Argh, scratch that, Oblivion Mod Manager is the most useful thing you need it for, as I just discovered. Gah, I hate how it’s becoming the standard for quick-'n-dirty GUI frontends for utility programs - it’s like Visual Basic used to be, only instead of a 500KB DLL it’s a 50MB+ framework…

This. I’d rather enjoy more polished Qt and Java ports with most of the software working without additional input.

This. I’d rather enjoy more polished Qt and Java ports with most of the software working without additional input.[/quote]

Both Qt and Java have good support for multi-threaded code. How good is .NET or Mono?

The reason I ask is while I can’t write the high end programs some people want to be written for Haiku, there is some stuff I do plan to write and release. The main thing holding me back is finding free time and learning all the basics of multi-threading.

Lately, some of my personal programs have shown major gains in speed because of the use of Haiku’s MT functions with speed-ups of 4-6 times being common in my type of programs and a few times an increase of 8 or more times. And this is on a dual core CPU with two extra hyper-thread CPUs.

The promise of Haiku is that well written programs that use it clean APIs will out-do on the other OSs out there. But it does take time to learn how to write good programs and no IDE can lift the burden of good planning and design of the programmer`s shoulders.

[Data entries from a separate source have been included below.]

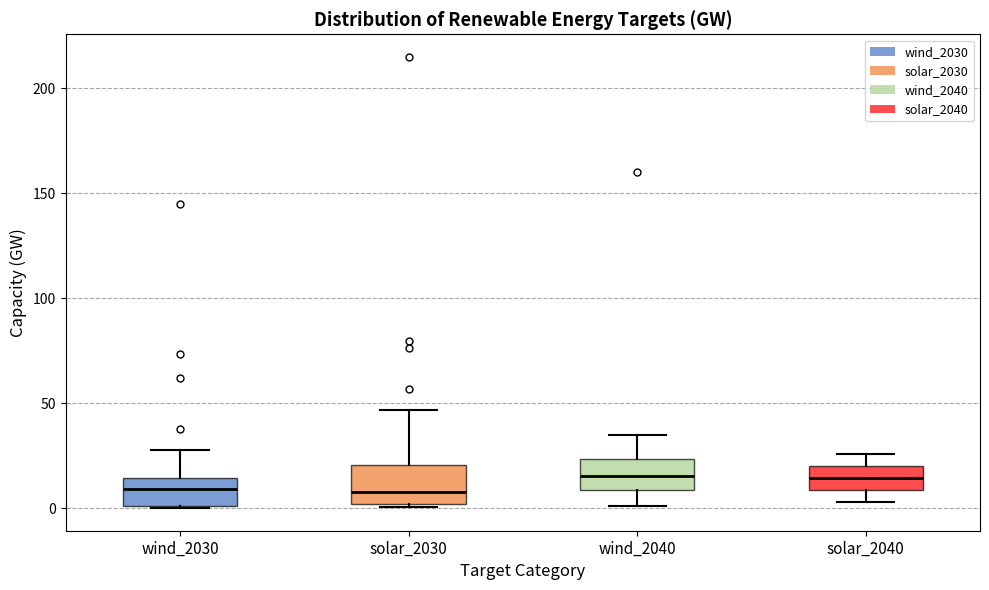

Reading left to right, transcribe this box plot: for each box, give where its median line is, the range the box spans, and where its two whiskers end, as read against the y-axis. The values are not printed on the chart, so give them approximately, as read against the axis.

wind_2030: median 10, box 0 to 15, whiskers 0 to 30
solar_2030: median 10, box 0 to 20, whiskers 0 to 45
wind_2040: median 15, box 10 to 25, whiskers 0 to 35
solar_2040: median 15, box 10 to 20, whiskers 5 to 25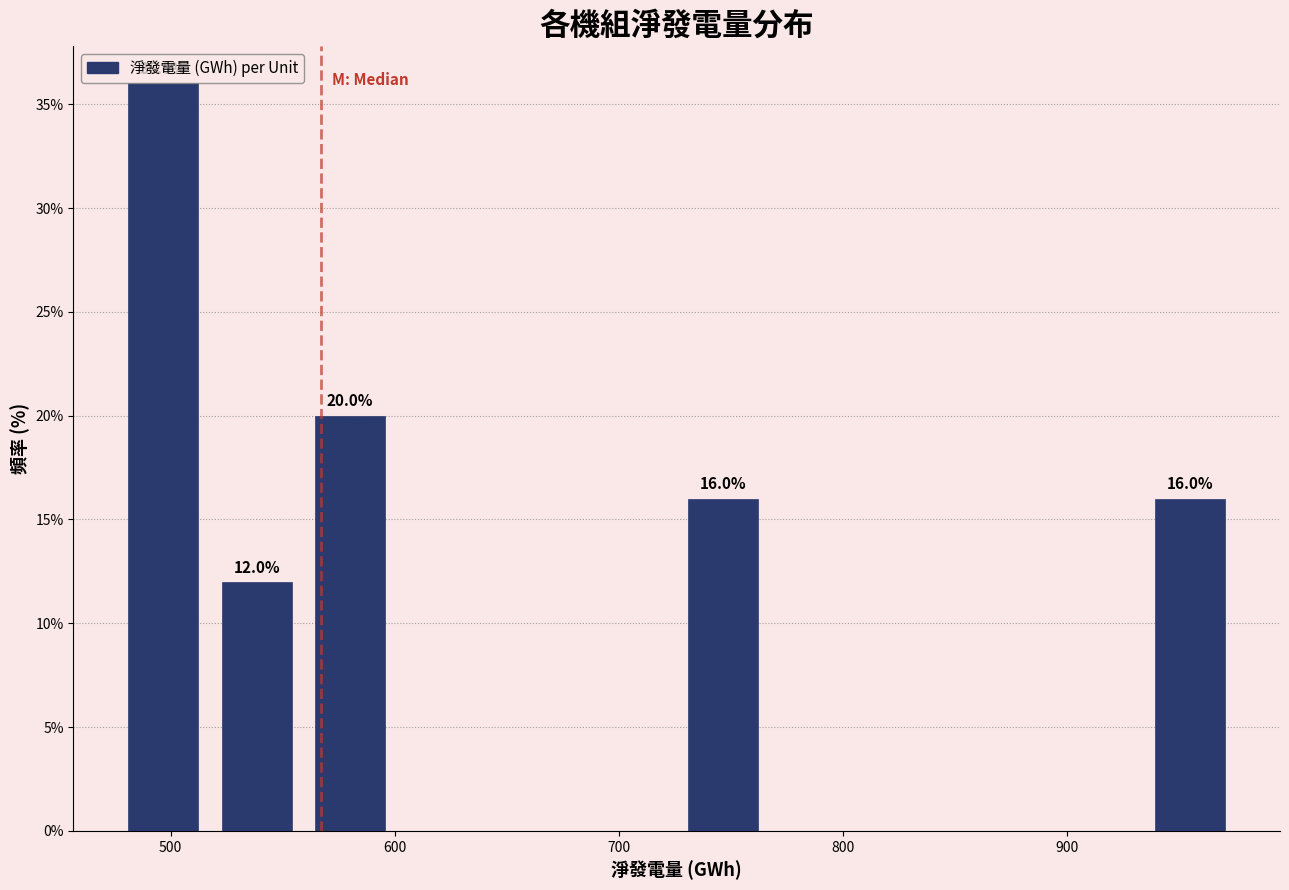

Which range on the x-axis has the tallest bar?

480 to 520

A good IDE will handle the grunt work of laying out a program, but good programs first must start with a good idea.

For multi-threaded support on .Net/Mono, lookup PLINQ, the TPL Library, the Rx Library and the new async / await keywords in C#.

Right. The things you mention attempt to make multithreading easier or even leave it to the runtime when to parallelize tasks. Long before that, .Net has provided the worker class as an interface towards explicit thread management by the developer. Method delegates (basically a method usable as a callback function) are important as well as those take care of the locking required when a worker changes data owned by the main or in general another thread.

That’s not bad at all, really. Still I’d rather see all effort focused on completing the OpenJDK port. BTW, something like Oracle’s SQL Developer has about 50% higher performance on Haiku compared to WIndows (Core i7 Quad). That thing is heavily multithreaded.

Haiku has been built for people with older hardware. Haiku was never intended to become mainstream as such. But personally I think that it will become quite big with XP users in a few years time when there hardware is ancient

Gamers. No need. Windows will never be beaten for gaming on computers.